Aconteceu nesta sexta-feira, dia 3, na Casa Folha, uma mesa sobre “A história da maconha no Brasil”, com Ilona Szabó, coordenadora da Comissão Global de Política sobre Drogas, e Jean Marcel França, escritor e pesquisador. A mediação foi feita por André Barcinski.

Para explicar como a Cannabis se espalhou pelo país, a dupla fez uma retrospectiva, desde o tempo em que a maconha era vendida em barracas de rua, no Rio de Janeiro da época da escravatura, até a atualidade, quando a maconha é importada ilegalmente e em grandes quantidades, sem nenhum controle de qualidade.

Como em qualquer outro debate polêmico, foram expostas opiniões divergentes sobre o assunto. Dentre os argumentos opositores à legalização, destacou-se o manifesto da Associação Brasileira de Psiquiatria (ABP) que apresentou 10 motivos contra a regularização da droga.

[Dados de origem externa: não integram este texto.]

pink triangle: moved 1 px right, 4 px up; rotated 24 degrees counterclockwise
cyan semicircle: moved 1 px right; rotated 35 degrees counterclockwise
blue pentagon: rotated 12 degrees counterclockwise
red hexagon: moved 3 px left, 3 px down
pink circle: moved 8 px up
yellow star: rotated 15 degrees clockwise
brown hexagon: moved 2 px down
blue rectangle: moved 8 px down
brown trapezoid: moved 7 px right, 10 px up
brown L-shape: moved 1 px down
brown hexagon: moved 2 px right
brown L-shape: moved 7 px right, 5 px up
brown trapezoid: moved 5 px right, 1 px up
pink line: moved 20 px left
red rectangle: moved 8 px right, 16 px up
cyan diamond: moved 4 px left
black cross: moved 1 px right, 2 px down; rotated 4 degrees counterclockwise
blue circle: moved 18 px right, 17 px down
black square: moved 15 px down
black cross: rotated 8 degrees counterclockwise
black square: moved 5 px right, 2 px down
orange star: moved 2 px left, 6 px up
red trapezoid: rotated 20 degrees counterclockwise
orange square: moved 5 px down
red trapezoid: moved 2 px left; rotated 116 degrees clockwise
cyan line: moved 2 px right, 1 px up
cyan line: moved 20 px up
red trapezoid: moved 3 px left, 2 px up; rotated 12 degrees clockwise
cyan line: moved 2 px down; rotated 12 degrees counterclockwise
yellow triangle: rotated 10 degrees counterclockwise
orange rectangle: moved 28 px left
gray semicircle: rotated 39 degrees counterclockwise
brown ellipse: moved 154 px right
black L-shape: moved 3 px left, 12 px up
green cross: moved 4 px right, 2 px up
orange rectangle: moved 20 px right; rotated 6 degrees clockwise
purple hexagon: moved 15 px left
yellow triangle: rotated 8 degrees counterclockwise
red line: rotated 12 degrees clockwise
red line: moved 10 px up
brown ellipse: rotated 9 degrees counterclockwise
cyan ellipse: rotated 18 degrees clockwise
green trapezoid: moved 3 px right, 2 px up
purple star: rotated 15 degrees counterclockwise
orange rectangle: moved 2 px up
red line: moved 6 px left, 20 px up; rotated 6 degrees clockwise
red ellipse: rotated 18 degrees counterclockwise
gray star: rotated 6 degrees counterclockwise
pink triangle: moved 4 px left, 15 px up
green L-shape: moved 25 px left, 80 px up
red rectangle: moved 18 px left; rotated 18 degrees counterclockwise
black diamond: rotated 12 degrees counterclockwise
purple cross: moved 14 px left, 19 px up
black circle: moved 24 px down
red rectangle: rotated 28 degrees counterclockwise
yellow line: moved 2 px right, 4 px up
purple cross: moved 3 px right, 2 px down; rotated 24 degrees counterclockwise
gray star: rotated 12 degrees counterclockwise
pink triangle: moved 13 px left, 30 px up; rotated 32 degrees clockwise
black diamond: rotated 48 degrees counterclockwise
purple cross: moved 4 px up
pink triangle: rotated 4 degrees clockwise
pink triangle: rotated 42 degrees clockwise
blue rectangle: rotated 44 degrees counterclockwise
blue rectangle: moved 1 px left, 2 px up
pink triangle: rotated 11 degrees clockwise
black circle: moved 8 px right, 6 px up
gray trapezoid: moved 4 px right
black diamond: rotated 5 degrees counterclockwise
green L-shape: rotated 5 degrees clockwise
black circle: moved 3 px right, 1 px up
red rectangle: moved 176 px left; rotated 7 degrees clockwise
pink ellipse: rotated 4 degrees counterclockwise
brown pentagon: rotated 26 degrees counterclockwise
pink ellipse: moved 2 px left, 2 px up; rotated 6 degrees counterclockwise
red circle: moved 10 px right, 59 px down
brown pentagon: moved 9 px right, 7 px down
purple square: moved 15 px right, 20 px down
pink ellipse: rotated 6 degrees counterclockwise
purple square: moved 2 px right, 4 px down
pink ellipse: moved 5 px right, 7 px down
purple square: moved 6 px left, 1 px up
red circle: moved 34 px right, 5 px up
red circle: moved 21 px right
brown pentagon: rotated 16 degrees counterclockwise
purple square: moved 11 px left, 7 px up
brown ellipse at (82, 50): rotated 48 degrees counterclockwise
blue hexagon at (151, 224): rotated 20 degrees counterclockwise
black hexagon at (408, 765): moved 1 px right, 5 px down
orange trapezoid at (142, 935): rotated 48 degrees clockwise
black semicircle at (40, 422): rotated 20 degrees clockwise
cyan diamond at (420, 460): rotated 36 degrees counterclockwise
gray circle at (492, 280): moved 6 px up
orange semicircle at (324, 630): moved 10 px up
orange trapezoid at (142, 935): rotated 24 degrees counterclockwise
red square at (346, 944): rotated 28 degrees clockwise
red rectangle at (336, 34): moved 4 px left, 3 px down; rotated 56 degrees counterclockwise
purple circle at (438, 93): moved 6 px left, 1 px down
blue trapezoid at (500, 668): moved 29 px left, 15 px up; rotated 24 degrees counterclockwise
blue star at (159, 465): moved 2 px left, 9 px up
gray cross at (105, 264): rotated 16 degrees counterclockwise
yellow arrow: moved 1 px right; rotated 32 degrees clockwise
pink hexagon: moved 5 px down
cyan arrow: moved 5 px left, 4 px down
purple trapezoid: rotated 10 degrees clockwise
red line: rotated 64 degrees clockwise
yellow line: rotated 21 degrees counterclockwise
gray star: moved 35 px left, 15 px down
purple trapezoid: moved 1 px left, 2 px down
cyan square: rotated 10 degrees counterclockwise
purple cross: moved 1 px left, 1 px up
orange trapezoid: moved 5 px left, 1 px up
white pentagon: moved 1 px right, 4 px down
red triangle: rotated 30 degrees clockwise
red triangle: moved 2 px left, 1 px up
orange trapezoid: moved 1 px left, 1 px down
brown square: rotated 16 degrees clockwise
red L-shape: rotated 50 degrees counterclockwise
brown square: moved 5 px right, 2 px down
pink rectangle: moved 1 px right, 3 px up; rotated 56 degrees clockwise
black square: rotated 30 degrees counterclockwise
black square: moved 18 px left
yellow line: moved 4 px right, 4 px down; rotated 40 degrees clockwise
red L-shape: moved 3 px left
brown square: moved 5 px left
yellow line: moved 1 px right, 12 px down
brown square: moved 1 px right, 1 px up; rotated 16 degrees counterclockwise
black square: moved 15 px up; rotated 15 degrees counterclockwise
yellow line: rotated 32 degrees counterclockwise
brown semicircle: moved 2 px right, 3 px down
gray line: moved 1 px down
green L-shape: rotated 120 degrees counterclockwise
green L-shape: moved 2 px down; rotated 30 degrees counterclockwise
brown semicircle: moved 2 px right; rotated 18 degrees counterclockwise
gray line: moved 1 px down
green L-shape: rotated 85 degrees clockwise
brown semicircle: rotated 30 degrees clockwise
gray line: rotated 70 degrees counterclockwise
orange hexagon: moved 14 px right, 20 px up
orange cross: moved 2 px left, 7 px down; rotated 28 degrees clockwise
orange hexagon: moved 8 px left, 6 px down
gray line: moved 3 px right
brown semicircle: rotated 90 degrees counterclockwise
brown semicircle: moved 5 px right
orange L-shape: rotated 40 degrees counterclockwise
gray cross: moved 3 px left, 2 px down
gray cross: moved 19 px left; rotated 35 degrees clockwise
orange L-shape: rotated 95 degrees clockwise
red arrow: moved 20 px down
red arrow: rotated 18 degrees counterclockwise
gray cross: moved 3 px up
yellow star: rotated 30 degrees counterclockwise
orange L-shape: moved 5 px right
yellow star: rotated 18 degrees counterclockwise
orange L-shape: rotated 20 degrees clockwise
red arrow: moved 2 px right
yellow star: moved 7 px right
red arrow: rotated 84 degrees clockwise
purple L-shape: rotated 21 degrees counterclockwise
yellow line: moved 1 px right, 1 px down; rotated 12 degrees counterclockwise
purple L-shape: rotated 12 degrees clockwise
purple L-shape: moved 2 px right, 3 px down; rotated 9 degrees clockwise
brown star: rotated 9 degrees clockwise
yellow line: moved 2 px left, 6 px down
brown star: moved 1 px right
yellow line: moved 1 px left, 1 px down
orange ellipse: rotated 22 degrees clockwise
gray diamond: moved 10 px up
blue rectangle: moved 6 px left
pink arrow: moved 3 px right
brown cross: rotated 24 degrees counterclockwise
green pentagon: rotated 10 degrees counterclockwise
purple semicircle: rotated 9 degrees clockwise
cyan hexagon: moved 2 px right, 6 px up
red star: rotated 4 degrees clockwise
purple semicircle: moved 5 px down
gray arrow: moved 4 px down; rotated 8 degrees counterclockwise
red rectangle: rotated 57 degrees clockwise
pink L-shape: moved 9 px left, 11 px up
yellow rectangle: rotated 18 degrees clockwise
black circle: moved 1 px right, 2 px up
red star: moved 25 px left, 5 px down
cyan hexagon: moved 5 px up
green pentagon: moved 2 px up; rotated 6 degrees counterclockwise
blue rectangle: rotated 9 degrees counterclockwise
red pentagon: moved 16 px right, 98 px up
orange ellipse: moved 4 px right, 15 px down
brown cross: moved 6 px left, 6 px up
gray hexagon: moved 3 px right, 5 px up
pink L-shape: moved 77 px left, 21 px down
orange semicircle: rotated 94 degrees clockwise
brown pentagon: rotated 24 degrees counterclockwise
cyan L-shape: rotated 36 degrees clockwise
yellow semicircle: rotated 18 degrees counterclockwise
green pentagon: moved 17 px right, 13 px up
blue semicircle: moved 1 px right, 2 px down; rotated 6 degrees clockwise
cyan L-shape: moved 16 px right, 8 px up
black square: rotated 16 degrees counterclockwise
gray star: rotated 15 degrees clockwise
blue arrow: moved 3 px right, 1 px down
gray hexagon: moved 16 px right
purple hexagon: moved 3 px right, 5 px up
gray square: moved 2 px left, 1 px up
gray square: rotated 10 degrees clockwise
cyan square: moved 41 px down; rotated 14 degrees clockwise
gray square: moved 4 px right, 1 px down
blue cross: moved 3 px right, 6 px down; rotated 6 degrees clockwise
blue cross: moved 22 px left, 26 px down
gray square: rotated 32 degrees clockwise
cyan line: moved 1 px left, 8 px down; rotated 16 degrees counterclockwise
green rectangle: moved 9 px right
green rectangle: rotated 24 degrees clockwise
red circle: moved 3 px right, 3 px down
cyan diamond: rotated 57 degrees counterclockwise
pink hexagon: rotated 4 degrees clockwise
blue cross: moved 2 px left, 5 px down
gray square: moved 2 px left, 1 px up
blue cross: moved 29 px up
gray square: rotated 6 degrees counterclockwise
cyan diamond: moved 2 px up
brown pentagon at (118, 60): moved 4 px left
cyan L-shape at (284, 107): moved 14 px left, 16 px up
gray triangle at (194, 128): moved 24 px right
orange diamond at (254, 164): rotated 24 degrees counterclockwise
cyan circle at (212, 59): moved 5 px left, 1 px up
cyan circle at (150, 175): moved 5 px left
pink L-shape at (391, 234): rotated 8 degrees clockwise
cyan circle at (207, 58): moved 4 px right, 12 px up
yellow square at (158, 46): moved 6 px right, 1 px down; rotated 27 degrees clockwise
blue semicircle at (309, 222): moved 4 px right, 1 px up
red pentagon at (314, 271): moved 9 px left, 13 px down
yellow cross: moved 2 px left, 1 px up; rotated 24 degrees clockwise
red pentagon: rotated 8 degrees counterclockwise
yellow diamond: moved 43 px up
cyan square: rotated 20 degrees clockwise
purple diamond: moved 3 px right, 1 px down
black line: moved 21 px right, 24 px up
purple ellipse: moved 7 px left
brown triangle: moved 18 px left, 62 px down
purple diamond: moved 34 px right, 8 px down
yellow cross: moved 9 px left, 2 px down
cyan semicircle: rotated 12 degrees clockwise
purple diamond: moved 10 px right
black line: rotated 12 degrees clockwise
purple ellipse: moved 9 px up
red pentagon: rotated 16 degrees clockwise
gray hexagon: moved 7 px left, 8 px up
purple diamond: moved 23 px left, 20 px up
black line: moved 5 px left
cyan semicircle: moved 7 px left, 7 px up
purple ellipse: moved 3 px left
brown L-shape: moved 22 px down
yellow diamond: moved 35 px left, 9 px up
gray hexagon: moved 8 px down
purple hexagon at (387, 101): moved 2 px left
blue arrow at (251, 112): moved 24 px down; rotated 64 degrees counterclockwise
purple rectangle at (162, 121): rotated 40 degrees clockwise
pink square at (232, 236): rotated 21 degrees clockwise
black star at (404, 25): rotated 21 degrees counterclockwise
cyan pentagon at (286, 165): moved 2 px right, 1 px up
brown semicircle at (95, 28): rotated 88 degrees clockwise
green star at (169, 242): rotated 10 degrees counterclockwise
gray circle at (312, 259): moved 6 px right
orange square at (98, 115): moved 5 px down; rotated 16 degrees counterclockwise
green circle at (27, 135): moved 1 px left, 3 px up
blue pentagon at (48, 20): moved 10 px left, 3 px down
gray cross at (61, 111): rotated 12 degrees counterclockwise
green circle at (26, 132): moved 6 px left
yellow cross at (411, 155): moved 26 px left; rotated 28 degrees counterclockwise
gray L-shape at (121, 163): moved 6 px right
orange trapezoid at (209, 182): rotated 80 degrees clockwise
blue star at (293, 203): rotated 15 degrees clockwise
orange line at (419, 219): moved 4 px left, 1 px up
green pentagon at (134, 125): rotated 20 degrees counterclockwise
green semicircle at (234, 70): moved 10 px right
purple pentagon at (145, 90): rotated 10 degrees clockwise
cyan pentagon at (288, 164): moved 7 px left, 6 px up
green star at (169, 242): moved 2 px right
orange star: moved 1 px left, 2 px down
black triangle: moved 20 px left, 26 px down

Em contrapartida, foi citada a importância medicinal dessa erva para a recuperação ou amenização dos efeitos colaterais de algumas doenças, como o câncer, o HIV e as crises epiléticas. Inclusive, foi destacado o uso do óleo de CBD (canabidiol), que contém o princípio ativo da maconha, porém não causa nenhum efeito psicotrópico. Esse foi um dos principais motivos, aliás, para que ANVISA liberasse a importação do produto para uso medicinal.

Foi abordado também uma das maiores polêmicas que envolvem o tema: será que a maconha é realmente a porta de entrada para outras drogas? Segundo eles, o contato com os traficantes é a verdadeira ponte para o uso de outras drogas.

Falando sobre o combate ao preconceito, foi mencionada uma propaganda uruguaia que apresentava diversas personalidades influentes, afirmando que faziam uso da erva. O resultado foi uma maior aceitação dos usuários na sociedade, que aos poucos foram quebrando o tabu de “maconheiro desocupado”.

Jean Marcel concluiu o debate afirmando que a descriminalização da droga ainda é uma tarefa árdua, já que “a tradição brasileira é anti-liberal, por isso é difícil pensar em liberdades individuais”.

*A equipe da Central FlipZona não tem posicionamento e compreende que o debate é necessário, complexo e amplo.

Aghata Saez, 16 anos, Jéssica Maximiano, 15 anos e Luy Firmino, 17 anos.